TSU, Vanderbilt win nearly $1 million to increase minority STEM Ph.D.s
Increasing the number of minority students who earn a Ph.D. in science, technology, engineering and math is the aim of a new “bridge to doctorate” program being launched by a coalition of Tennessee universities and led by Tennessee State University and Vanderbilt University.
“We are thrilled to be working with TSU and our other Tennessee partners on this project. We all benefit by increasing the number of underrepresented minority students earning their Ph.D.s in these fields,”Art Overholser, senior associate dean of the Vanderbilt School of Engineering and co-director of the new program, said. “The perspectives and talents of the students we hope to attract will not only enrich our research and teaching of STEM disciplines, but will serve as an example and inspiration for students to come.”
The National Science Foundation recently awarded $987,000 to TSU to launch the new program as an expansion of the Tennessee Louis Stokes Alliance for Minority Participation, or TLSAMP. TLSAMP is a NSF-funded collaborative effort by 10 Tennessee colleges and universities to significantly increase and improve the retention of underrepresented minority students in STEM fields statewide. TLSAMP is led by TSU and includes Fisk University, LeMoyne-Owen College, Middle Tennessee State University, Nashville State Community College, Southwest Tennessee Community College, Tennessee Technological University, University of Memphis, University of Tennessee – Knoxville and Vanderbilt.
“We are delighted that Vanderbilt University is the inaugural host for the Tennessee Bridge-to-the–Doctorate program. One of our goals is to increase the number of students attending graduate school. This award allows more of our students to transition into such programs,” Lonnie Sharpe, Massie Chair of Excellence at Tennessee State University and TLSAMP executive director, said. “I am excited about this great opportunity for our students to continue their quest for doctoral degrees in science, technology, engineering and mathematics.”
The new program, tagged TLSAMP BD @ VU, will fund 12 students and will recruit students both nationally and within TLSAMP institutions. Students must complete undergraduate degrees in science, technology, engineering and mathematics fields to qualify for the program.
TLSAMP BD @ VU will build upon the success and lessons learned from the Fisk-Vanderbilt Masters-to-Ph.D. Program. Launched in 2004, the two-year program has built a detailed, research-based toolkit to support underrepresented minority students’ on their path to earning a Ph.D.
Rather than selecting students based on the usual metrics of test scores or grade point averages alone, the bridge program looks at how the students display “grit” and how they tackle academic challenges. Students are given a clear road map of what they will need to do to apply to and be admitted to a Ph.D. program, and work closely every step of the way with a mentor on their studies and collaborative research projects. Mentors are trained to identify possible trouble points and to step in quickly to help students stay on track, and also connect the students to the broader scientific community.

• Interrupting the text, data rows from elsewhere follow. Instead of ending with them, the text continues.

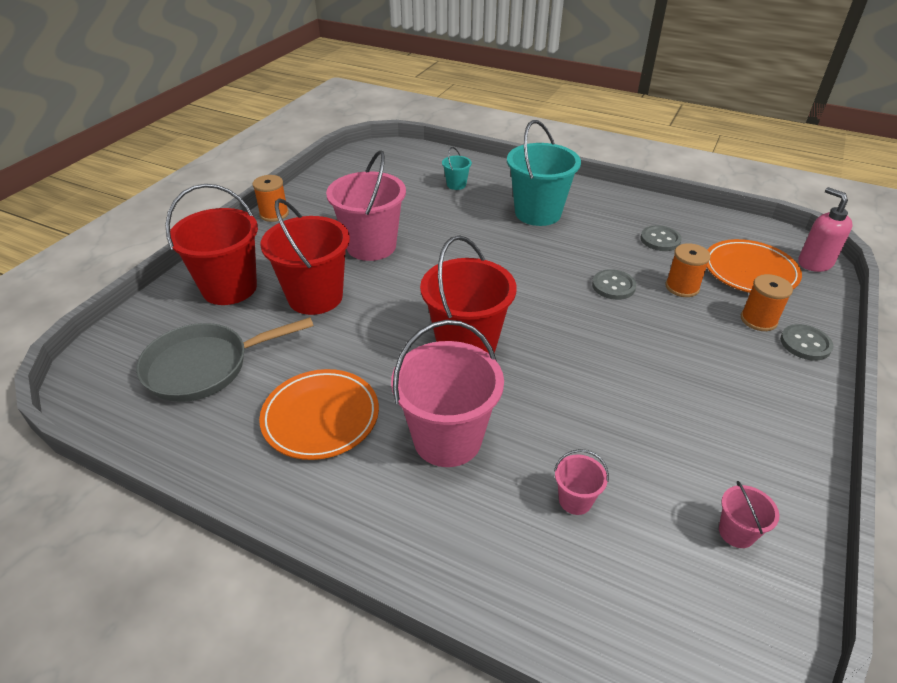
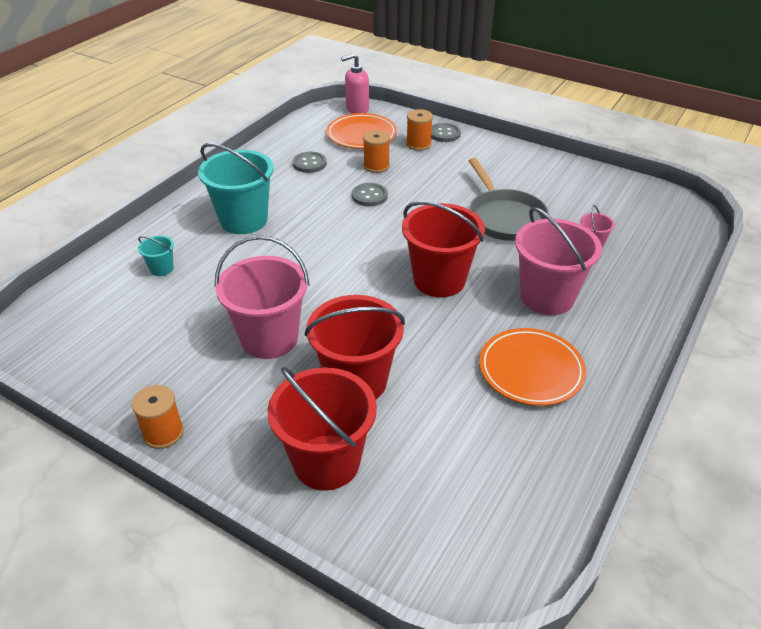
camera: 85 degrees left, 0 degrees up
(204, 367) = (466, 466): grey pan -> grey pan (504, 217)
(736, 532) = (602, 192): pink bucket -> none

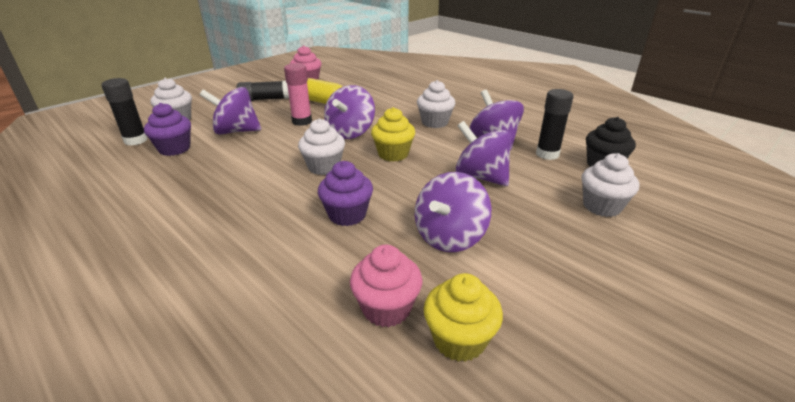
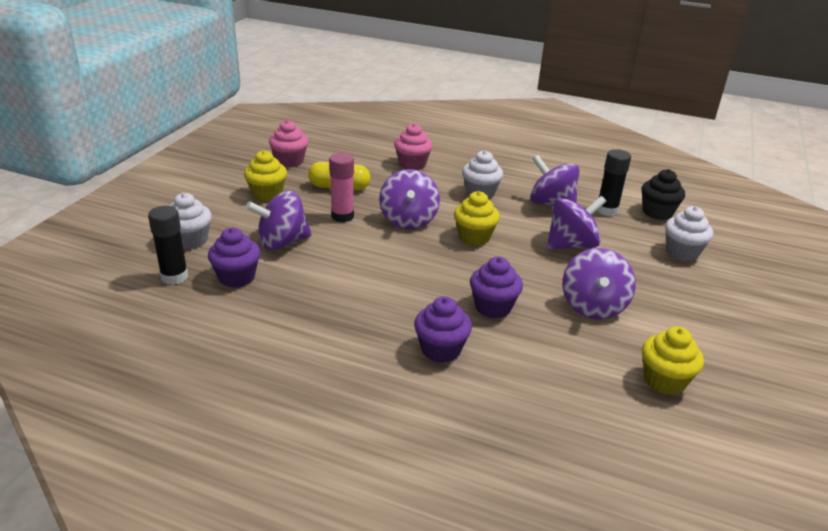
camera: 25 degrees left, 0 degrees up
(258, 241) = (441, 350): none -> purple cupcake
(266, 99) = (267, 194): black glue stick -> yellow cupcake
(324, 167) = (422, 264): white cupcake -> none
(386, 308) = (597, 374): pink cupcake -> pink cupcake (412, 164)
(481, 177) = (571, 245): purple spinning top -> purple spinning top turned 135 degrees clockwise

As a result of that program, Vanderbilt has become the leading producer of underrepresented minority Ph.D.s in astronomy, materials science and physics. Since its launch in 2004, the program has graduated 16 Ph.D.’s, all of whom have gone on to careers in academia, industry and national laboratories. The new funding will allow this model to be expanded across all STEM disciplines and will involve every STEM Ph.D. program at Vanderbilt.

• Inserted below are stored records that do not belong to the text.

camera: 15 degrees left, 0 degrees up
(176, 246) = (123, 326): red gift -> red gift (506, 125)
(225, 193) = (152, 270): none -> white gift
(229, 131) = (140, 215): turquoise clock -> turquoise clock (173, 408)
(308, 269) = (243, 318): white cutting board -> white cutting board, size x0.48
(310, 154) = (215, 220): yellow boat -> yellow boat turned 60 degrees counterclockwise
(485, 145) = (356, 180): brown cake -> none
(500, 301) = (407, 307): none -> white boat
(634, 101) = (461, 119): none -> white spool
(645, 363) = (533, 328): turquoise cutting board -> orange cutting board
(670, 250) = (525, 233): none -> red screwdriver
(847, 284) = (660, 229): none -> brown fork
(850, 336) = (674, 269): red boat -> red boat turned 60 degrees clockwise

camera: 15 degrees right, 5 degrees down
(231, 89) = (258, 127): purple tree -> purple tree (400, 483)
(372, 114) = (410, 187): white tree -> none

“We have built a robust and nationally visible platform through the Fisk-Vanderbilt Bridge Program for underrepresented minority Ph.D.s in the sciences. Now with this NSF Bridge to the Doctorate grant, we have the opportunity to scale up and make an impact in engineering also,” Keivan Stassun, professor of physics and astronomy at Vanderbilt and co-director of TLSAMP BD @ VU, said. “Importantly, this also represents an experiment to reform STEM graduate education that will further position TLSAMP partner institutions as leaders in at last solving the so-called ‘diversity pipeline problem’ in STEM.”
Mark Hardy, vice president for academic affairs at TSU, is the principal investigator on the TLSAMP BD @ VU grant and will be assisted on the project by Sharpe. Dina Stroud, research assistant professor in clinical pharmacology, is the executive director of TLSAMP BD @ Vanderbilt.